Members of the National Solidarity Party posing at Woodlands MRT station during a walkabout in the Woodlands and Sembawang areas on Sunday morning.
Members of the National Solidarity Party posing at Woodlands MRT station during a walkabout in the Woodlands and Sembawang areas on Sunday morning. PHOTO: NATIONAL SOLIDARITY PARTY/FACEBOOK

SINGAPORE - The opposition National Solidarity Party (NSP), beset already by internal party turmoil and the loss of several potential candidates, has lodged a police report over an alleged trespassing incident at the office of a party member.

In a Facebook post on Friday titled "KATONGGATE GE2015", the NSP said party leaders had met at the office located in the Katong/East Coast Road area on Monday night to discuss preparations for the Sept 11 General Election.

"On Tuesday night, 25 August, at about 9:30 pm, 4 persons entered those offices without permission and started to take photographs and videos of the premises,including the meeting area where the Party Leaders had held their meeting the previous night.

"Nothing was stolen or damaged in the meeting areas, ruling out burglary and vandalism.

"An eyewitness who happened upon them, approached them and asked what they were doing. They claimed that they were from the mainstream media.

"Obviously, this was trespassing in order to steal information regarding NSP's strategy in the upcoming GE2015."


The NSP said the "four intruders were captured on CCTV and police reports have been made regarding the incident".

"The police are investigating the incident seriously. The NSP is also conducting its own investigations," it added.

"We shall keep the public and our supporters informed of the ongoing investigations into this incident."

The NSP has suffered setbacks in the lead-up to the Sept 11 polls and lost several of the party's 12 potential candidates it had planned to field.
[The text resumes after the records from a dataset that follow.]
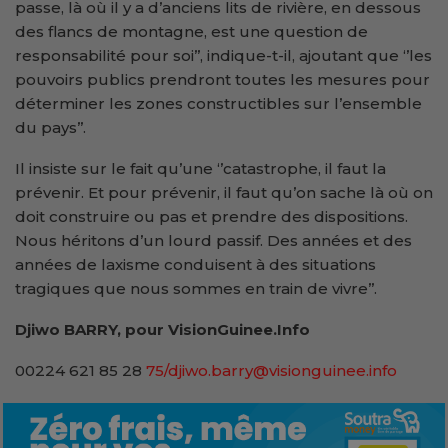
passe, là où il y a d’anciens lits de rivière, en dessous
des flancs de montagne, est une question de
responsabilité pour soi’’, indique-t-il, ajoutant que ‘’les
pouvoirs publics prendront toutes les mesures pour
déterminer les zones constructibles sur l’ensemble
du pays’’.
Il insiste sur le fait qu’une ‘’catastrophe, il faut la
prévenir. Et pour prévenir, il faut qu’on sache là où on
doit construire ou pas et prendre des dispositions.
Nous héritons d’un lourd passif. Des années et des
années de laxisme conduisent à des situations
tragiques que nous sommes en train de vivre’’.
Djiwo BARRY, pour VisionGuinee.Info
00224 621 85 28
75/djiwo.barry@visionguinee.info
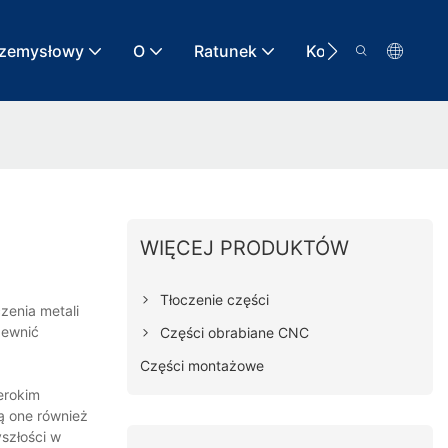
rzemysłowy
O
Ratunek
Kontakt
WIĘCEJ PRODUKTÓW
Tłoczenie części
zenia metali
pewnić
Części obrabiane CNC
Części montażowe
erokim
ą one również
szłości w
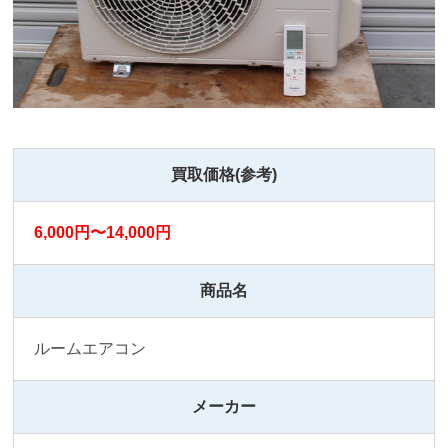
買取価格(参考)
6,000円〜14,000円
商品名
ルームエアコン
メーカー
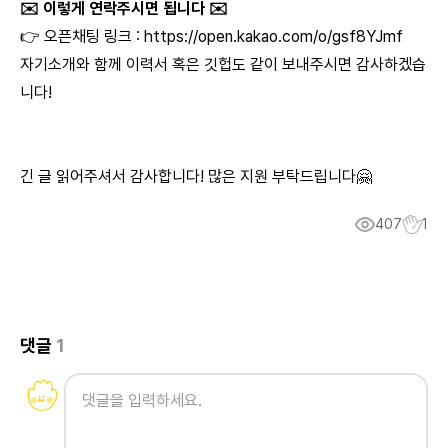
✉️ 이렇게 연락주시면 됩니다 ✉️
👉 오픈채팅 링크 :
https://open.kakao.com/o/gsf8YJmf
자기소개와 함께 이력서 혹은 깃헙도 같이 보내주시면 감사하겠습
니다!
긴 글 읽어주셔서 감사합니다! 많은 지원 부탁드립니다🤗
407
1
댓글
1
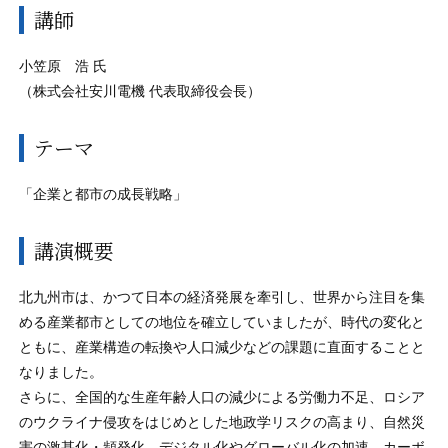
講師
小笠原 浩 氏
（株式会社安川電機 代表取締役会長）
テーマ
「企業と都市の成長戦略」
講演概要
北九州市は、かつて日本の経済発展を牽引し、世界から注目を集
める産業都市としての地位を確立していましたが、時代の変化と
ともに、産業構造の転換や人口減少などの課題に直面することと
なりました。
さらに、全国的な生産年齢人口の減少による労働力不足、ロシア
のウクライナ侵攻をはじめとした地政学リスクの高まり、自然災
害の激甚化・頻発化、デジタル化やグローバル化の加速、カーボ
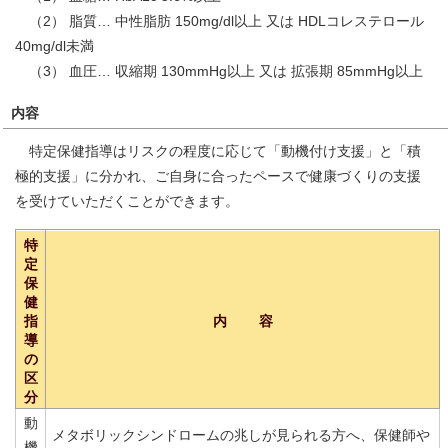
（2） 脂質… 中性脂肪 150mg/dl以上 又は HDLコレステロール
40mg/dl未満
（3） 血圧… 収縮期 130mmHg以上 又は 拡張期 85mmHg以上
内容
特定保健指導はリスクの程度に応じて「動機付け支援」と「積
極的支援」に分かれ、ご自身に合ったペースで健康づくりの支援
を受けていただくことができます。
特
定
保
健
指
内 容
導
の
区
分
動
メタボリックシンドロームの兆しが見られる方へ、保健師や
機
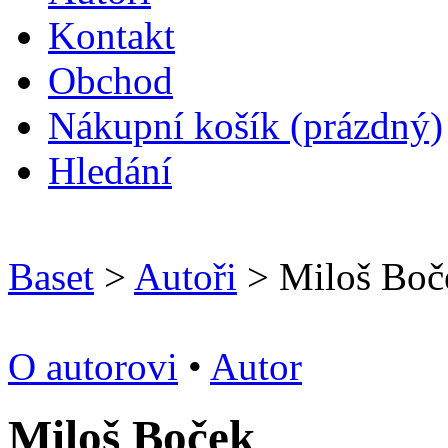
Kontakt
O
bchod
N
ákupní košík
(prázdný)
H
ledání
Baset
>
Autoři
> Miloš Boč
O autorovi
•
Autor
Miloš Boček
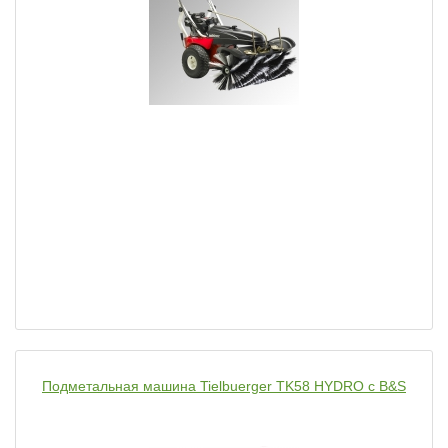
Подметальная машина Tielbuerger TK58 HYDRO с B&S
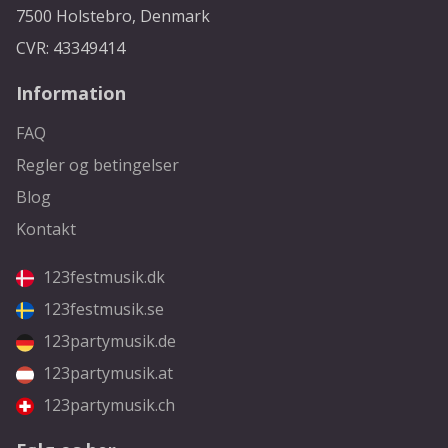
7500 Holstebro, Denmark
CVR: 43349414
Information
FAQ
Regler og betingelser
Blog
Kontakt
123festmusik.dk
123festmusik.se
123partymusik.de
123partymusik.at
123partymusik.ch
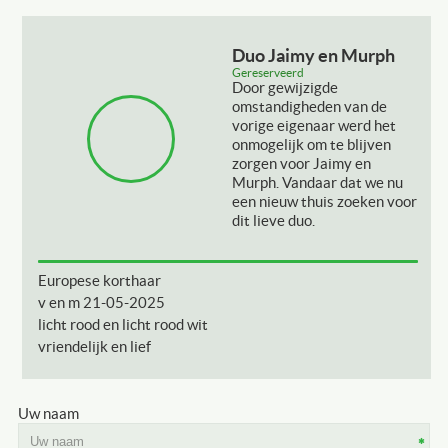
Duo Jaimy en Murph
Gereserveerd
Door gewijzigde
omstandigheden van de
vorige eigenaar werd het
onmogelijk om te blijven
zorgen voor Jaimy en
Murph. Vandaar dat we nu
een nieuw thuis zoeken voor
dit lieve duo.
Europese korthaar
v en m 21-05-2025
licht rood en licht rood wit
vriendelijk en lief
Uw naam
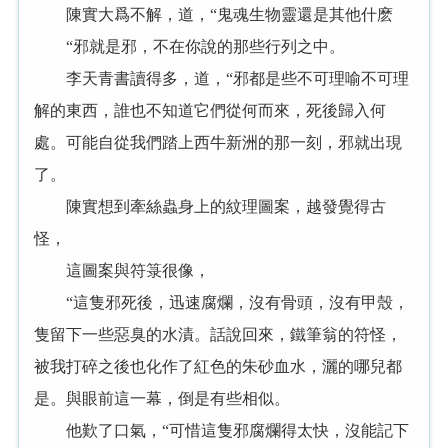
陳實大爲不解，道，“鬼魂生物靈還是其他什麽
“邪就是邪，不在你說的那些行列之中。
李天青書讀得多，道，“邪都是些不可理喻不可理
解的東西，誰也不知道它們從何而來，死後歸入何
處。可能自從我們踏上西牛新洲的那一刻，邪就出現
了。
陳實想到牽絲蟲身上的紋理圖案，越發覺得古
怪，
這圖案與符箓很像，
“這隻邪死後，迅速腐爛，沒有骨頭，沒有甲殼，
隻留下一些惡臭的水漬。話說回來，鐵筆翁的符怪，
被我打碎之後也化作了紅色的朱砂血水，灑的哪兒都
是。與眼前這一幕，倒是有些相似。
他歎了口氣，“可惜這隻邪腐爛得太快，沒能記下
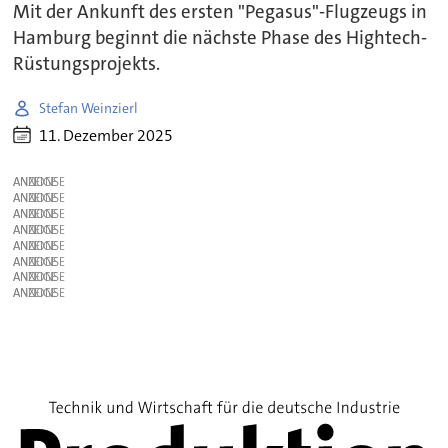
Mit der Ankunft des ersten "Pegasus"-Flugzeugs in
Hamburg beginnt die nächste Phase des Hightech-
Rüstungsprojekts.
Stefan Weinzierl
11. Dezember 2025
ANZEIGE
ANZEIGE
ANZEIGE
ANZEIGE
ANZEIGE
ANZEIGE
ANZEIGE
ANZEIGE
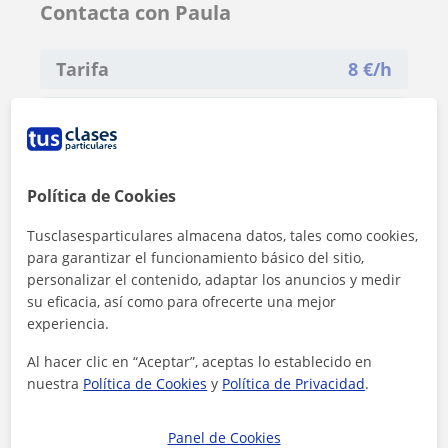
Contacta con Paula
Tarifa
8
€/h
1ª clase gratis
Política de Cookies
Tusclasesparticulares almacena datos, tales como cookies,
para garantizar el funcionamiento básico del sitio,
personalizar el contenido, adaptar los anuncios y medir
su eficacia, así como para ofrecerte una mejor
experiencia.
Al hacer clic en “Aceptar”, aceptas lo establecido en
nuestra
Política de Cookies
y
Política de Privacidad
.
Panel de Cookies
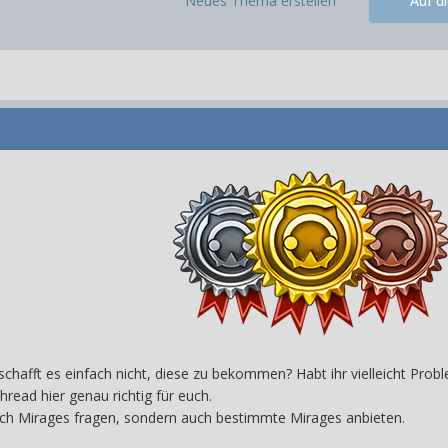
Neues Thema erstellen
Auf d
 schafft es einfach nicht, diese zu bekommen? Habt ihr vielleicht Pro
hread hier genau richtig für euch.
 nach Mirages fragen, sondern auch bestimmte Mirages anbieten.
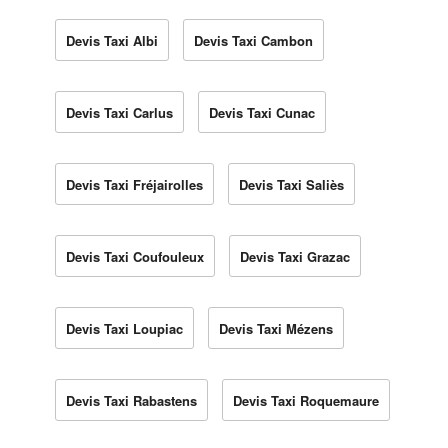
Devis Taxi Albi
Devis Taxi Cambon
Devis Taxi Carlus
Devis Taxi Cunac
Devis Taxi Fréjairolles
Devis Taxi Saliès
Devis Taxi Coufouleux
Devis Taxi Grazac
Devis Taxi Loupiac
Devis Taxi Mézens
Devis Taxi Rabastens
Devis Taxi Roquemaure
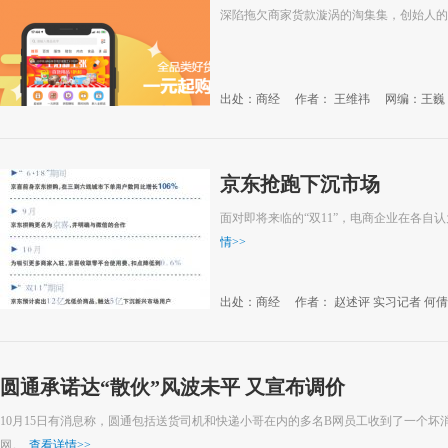
深陷拖欠商家货款漩涡的淘集集，创始人的“
出处：商经
作者： 王维祎
网编：王巍
京东抢跑下沉市场
面对即将来临的“双11”，电商企业在各自
情
>>
出处：商经
作者： 赵述评 实习记者 何倩
圆通承诺达“散伙”风波未平 又宣布调价
10月15日有消息称，圆通包括送货司机和快递小哥在内的多名B网员工收到了一个坏
网。
查看详情
>>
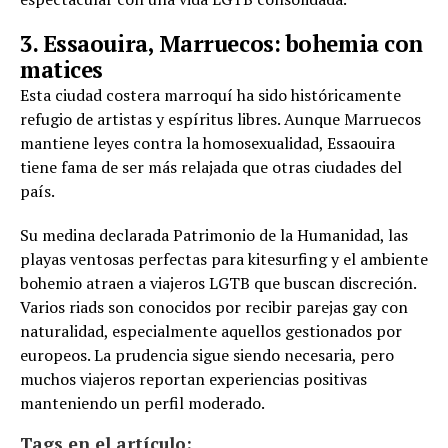
3. Essaouira, Marruecos: bohemia con
matices
Esta ciudad costera marroquí ha sido históricamente
refugio de artistas y espíritus libres. Aunque Marruecos
mantiene leyes contra la homosexualidad, Essaouira
tiene fama de ser más relajada que otras ciudades del
país.
Su medina declarada Patrimonio de la Humanidad, las
playas ventosas perfectas para kitesurfing y el ambiente
bohemio atraen a viajeros LGTB que buscan discreción.
Varios riads son conocidos por recibir parejas gay con
naturalidad, especialmente aquellos gestionados por
europeos. La prudencia sigue siendo necesaria, pero
muchos viajeros reportan experiencias positivas
manteniendo un perfil moderado.
Tags en el artículo:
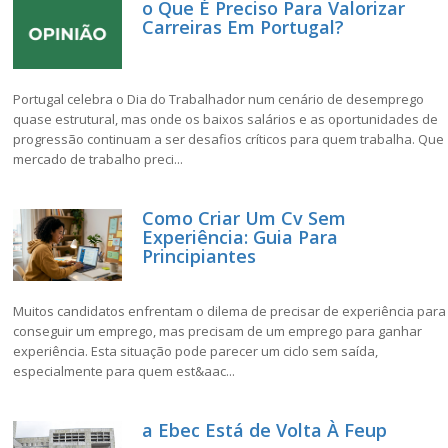
o Que É Preciso Para Valorizar
Carreiras Em Portugal?
Portugal celebra o Dia do Trabalhador num cenário de desemprego
quase estrutural, mas onde os baixos salários e as oportunidades de
progressão continuam a ser desafios críticos para quem trabalha. Que
mercado de trabalho preci...
Como Criar Um Cv Sem
Experiência: Guia Para
Principiantes
Muitos candidatos enfrentam o dilema de precisar de experiência para
conseguir um emprego, mas precisam de um emprego para ganhar
experiência. Esta situação pode parecer um ciclo sem saída,
especialmente para quem est&aac...
a Ebec Está de Volta À Feup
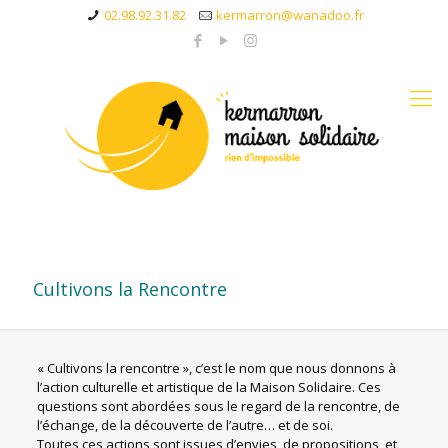
02.98.92.31.82
kermarron@wanadoo.fr
Cultivons la Rencontre
« Cultivons la rencontre », c’est le nom que nous donnons à
l’action culturelle et artistique de la Maison Solidaire. Ces
questions sont abordées sous le regard de la rencontre, de
l’échange, de la découverte de l’autre… et de soi.
Toutes ces actions sont issues d’envies, de propositions, et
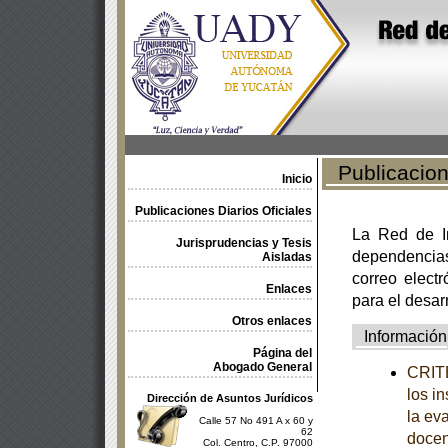
Publicacione
Inicio
Publicaciones Diarios Oficiales
La Red de In
Jurisprudencias y Tesis
dependencia
Aisladas
correo electr
Enlaces
para el desar
Otros enlaces
Información
Página del
Abogado General
CRITE
los i
Dirección de Asuntos Jurídicos
la ev
Calle 57 No 491 A x 60 y
62
docen
Col. Centro, C.P. 97000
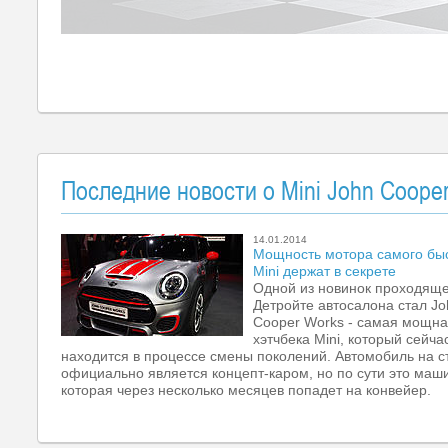
Последние новости о Mini John Coope
14.01.2014
Мощность мотора самого бы
Mini держат в секрете
Одной из новинок проходяще
Детройте автосалона стал Jo
Cooper Works - самая мощна
хэтчбека Mini, который сейча
находится в процессе смены поколений. Автомобиль на с
официально является концепт-каром, но по сути это маш
которая через несколько месяцев попадет на конвейер.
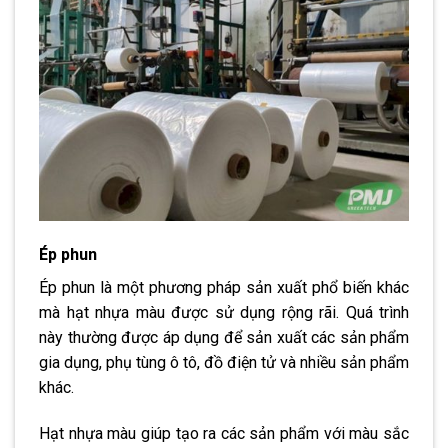
Ép phun
Ép phun là một phương pháp sản xuất phổ biến khác
mà hạt nhựa màu được sử dụng rộng rãi. Quá trình
này thường được áp dụng để sản xuất các sản phẩm
gia dụng, phụ tùng ô tô, đồ điện tử và nhiều sản phẩm
khác.
Hạt nhựa màu giúp tạo ra các sản phẩm với màu sắc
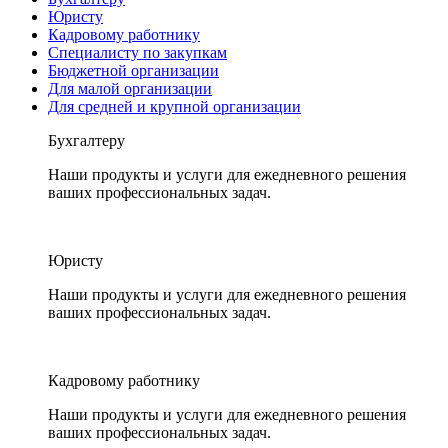
Юристу
Кадровому работнику
Специалисту по закупкам
Бюджетной организации
Для малой организации
Для средней и крупной организации
Бухгалтеру
Наши продукты и услуги для ежедневного решения
ваших профессиональных задач.
Юристу
Наши продукты и услуги для ежедневного решения
ваших профессиональных задач.
Кадровому работнику
Наши продукты и услуги для ежедневного решения
ваших профессиональных задач.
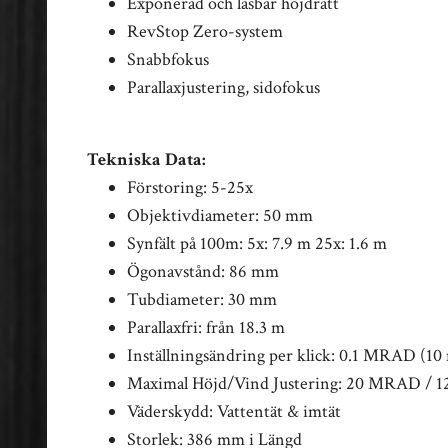
Exponerad och låsbar höjdratt
RevStop Zero-system
Snabbfokus
Parallaxjustering, sidofokus
Tekniska Data:
Förstoring: 5-25x
Objektivdiameter: 50 mm
Synfält på 100m: 5x: 7.9 m 25x: 1.6 m
Ögonavstånd: 86 mm
Tubdiameter: 30 mm
Parallaxfri: från 18.3 m
Inställningsändring per klick: 0.1 MRAD (1
Maximal Höjd/Vind Justering: 20 MRAD / 
Väderskydd: Vattentät & imtät
Storlek: 386 mm i Längd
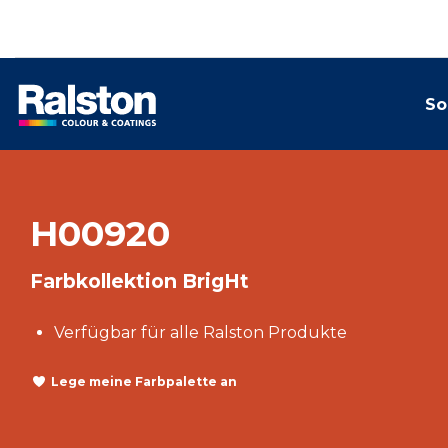
So
H00920
Farbkollektion BrigHt
Verfügbar für alle Ralston Produkte
Lege meine Farbpalette an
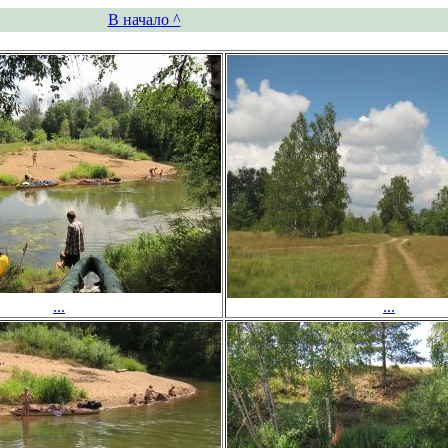
В начало ^
...
...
Acting secretary-general Hazel Poa resigned from the NSP on Aug 19 after she disagreed with the party's decision to enter a three-cornered fight with the Workers' Party (WP) in the MacPherson Single-Member Constituency (SMC).

The NSP previously announced on Aug 10 it would not contest the constituency and the Marine Parade GRC to avoid three-way fights with the WP and the People's Action Party (PAP), which could split the opposition vote in favour to the ruling party.

Central executive committee (CEC) member Steve Chia, who had pushed for the NSP leadership to reconsider contesting MacPherson and dropped hints that he would be the likely candidate, announced in a post on his Facebook page that he would not be contesting the Sept 11 polls. His announcement suggested the NSP had again decided to leave the WP to take on the PAP.

The NSP's twists and turns prompted another resignation last Monday by CEC member Mohamed Fazli Talip, saying the party's position has been damaged by its decisions, and he wanted to "protect my own credibility".

The developments triggered speculation the NSP might not be able to field 12 candidates in the Sembawang and Tampines GRCs, and also the MacPherson and Pioneer SMCs.

NSP president Sebastian Teo told The Straits Times in an interview last Monday that it remain committed to those constituencies.

Still, the NSP's turmoil has prompted moves by other parties such as the Reform Party, which staked its interest to contest Pioneer should the NSP fail to field a candidate.

The party held a walkabout on Sunday morning in Sembawang GRC, hinting that it would still be contesting the five-member constituency.